*Text shown*.
**********

Students explain why electrons are usually the particles that transfer charge based on the basic structure of the atom.

Big Idea

Electrostatic forces are the result of charge: protons have positive charge and electrons have negative charge.

Context and Supplies

Today's class is to introduce a basic model of the atom, the charge of its parts and to expose students to an operating Van de Graaff Generator.  Students also begin to use some basic vocabulary about the atom and electric charge. 

Applied in this lesson is CCSS Math Practice 3: Construct viable arguments and critique the reasoning of others as students do a brief research on the four fundamental forces. NGSS Science Practice 2: Developing and using models is also applied as students are reminded of the familiar model of the atom with the nucleus in the center with electrons "orbiting". Students also explain why it is electrons that typically transfer charge which applies Science Practice 7: Engaging in argument from evidence.

NGSS Performance standard HS-PS2-6 is the context of this lesson, as this information is needed in order for students to later "Communicate scientific and technical information about why the molecular-level structure is important in the functioning of designed materials." This also leads to the application of HS-PS2-4:Use mathematical representations of Newton’s Law of Gravitation and Coulomb’s Law to describe and predict the gravitational and electrostatic forces between objects.

Homework Video Review - Size of the Atom

10 minutes

For homework, students watch a TED-Ed video on The Size of the Atom. The purpose of the activity is to remind students of the structure of the atom, sub-atomic particles and hopefully amaze them with just how small an atom really is.

**********

*Requirements*.
**1)** From the lesson plan on atoms and electric charge, extract the passage from "For homework, students" up to and including "atom really is.".
**2)** Answer these questions using the lesson plan on atoms and electric charge:
(a) What charge do protons have?
(b) How many minutes are given to the homework video review?
(c) Which NGSS Science Practice is applied when students explain why electrons typically transfer charge?
**3)** Write the next part of the lesson plan on atoms and electric charge, beginning right after its last sentence.

**********

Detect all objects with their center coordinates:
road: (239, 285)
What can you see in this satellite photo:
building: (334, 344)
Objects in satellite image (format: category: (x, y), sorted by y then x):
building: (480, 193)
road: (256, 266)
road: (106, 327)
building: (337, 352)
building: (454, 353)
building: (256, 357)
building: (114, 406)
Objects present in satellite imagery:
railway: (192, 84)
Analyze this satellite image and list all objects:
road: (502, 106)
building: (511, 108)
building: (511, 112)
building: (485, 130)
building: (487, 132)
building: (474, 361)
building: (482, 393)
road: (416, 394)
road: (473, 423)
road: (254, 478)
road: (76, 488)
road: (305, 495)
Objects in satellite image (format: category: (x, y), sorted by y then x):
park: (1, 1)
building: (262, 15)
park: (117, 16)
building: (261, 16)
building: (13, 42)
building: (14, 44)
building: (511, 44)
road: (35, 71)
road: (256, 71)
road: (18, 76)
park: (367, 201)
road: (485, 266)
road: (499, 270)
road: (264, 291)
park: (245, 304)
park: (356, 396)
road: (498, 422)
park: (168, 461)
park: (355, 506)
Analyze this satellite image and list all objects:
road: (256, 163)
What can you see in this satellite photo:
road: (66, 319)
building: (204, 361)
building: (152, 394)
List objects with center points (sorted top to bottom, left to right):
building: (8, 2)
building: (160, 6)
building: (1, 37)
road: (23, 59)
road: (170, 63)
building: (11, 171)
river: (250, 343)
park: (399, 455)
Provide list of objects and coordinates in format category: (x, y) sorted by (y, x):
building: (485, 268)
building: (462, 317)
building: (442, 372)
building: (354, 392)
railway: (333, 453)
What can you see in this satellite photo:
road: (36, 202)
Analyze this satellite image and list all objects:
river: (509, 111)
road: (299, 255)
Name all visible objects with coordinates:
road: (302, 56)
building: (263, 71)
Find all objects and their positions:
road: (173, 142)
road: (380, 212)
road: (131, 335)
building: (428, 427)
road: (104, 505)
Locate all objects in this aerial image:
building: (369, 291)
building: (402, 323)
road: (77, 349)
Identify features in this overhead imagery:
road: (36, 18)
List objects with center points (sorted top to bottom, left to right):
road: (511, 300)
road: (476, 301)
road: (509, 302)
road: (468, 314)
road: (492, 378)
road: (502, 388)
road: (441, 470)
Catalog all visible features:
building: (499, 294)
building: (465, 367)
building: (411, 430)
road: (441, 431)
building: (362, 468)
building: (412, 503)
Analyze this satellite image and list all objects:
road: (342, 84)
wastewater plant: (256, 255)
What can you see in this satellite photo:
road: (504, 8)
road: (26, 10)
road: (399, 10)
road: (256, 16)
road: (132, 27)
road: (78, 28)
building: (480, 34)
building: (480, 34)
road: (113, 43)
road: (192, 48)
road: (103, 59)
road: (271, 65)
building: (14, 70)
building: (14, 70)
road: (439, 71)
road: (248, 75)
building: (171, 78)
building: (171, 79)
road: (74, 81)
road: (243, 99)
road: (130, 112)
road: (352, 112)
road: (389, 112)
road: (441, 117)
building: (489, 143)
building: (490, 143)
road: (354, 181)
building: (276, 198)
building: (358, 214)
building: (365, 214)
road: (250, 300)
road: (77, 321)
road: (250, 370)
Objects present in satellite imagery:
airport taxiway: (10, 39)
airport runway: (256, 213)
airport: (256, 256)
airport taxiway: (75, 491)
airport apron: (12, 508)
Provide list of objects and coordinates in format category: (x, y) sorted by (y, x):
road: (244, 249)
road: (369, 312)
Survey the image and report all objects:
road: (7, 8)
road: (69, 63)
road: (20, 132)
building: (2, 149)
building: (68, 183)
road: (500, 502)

**********

*Expected responses*.
**1)**
For homework, students watch a TED-Ed video on The Size of the Atom. The purpose of the activity is to remind students of the structure of the atom, sub-atomic particles and hopefully amaze them with just how small an atom really is.

**2)**
(a) Positive charge.
(b) 10 minutes.
(c) Science Practice 7: Engaging in argument from evidence.

**3)**
To ensure students do their homework, which includes brief notes on the video, I give them a short Size of the Atom - Socrative Quiz (About Socrative).  It is a four question quiz whose purpose is to give a snap-shot of what the students learn from the video and what they are most amazed about in relation to the size of the atom. In order to take the Socrative quiz, most students use their smart phones, but there are laptops available for the few who don't have a smart phone. This quiz is set so that Socrative.com reveals student's names and their responses as they give them (only I can see the results). I know within the first few minutes of class if there are misunderstandings that need to be addressed.  

Structure of the Atom Lecture

30 minutes

The primary purpose of this time is to remind students about the structure of the atom and reinforce the concept of a fixed nucleus with electrons surrounding the nucleus. They also review the charge of subatomic particles and how like charges repel and unlike charges attract. I say remind because students have learned much of this material years earlier in middle-school and then again in chemistry.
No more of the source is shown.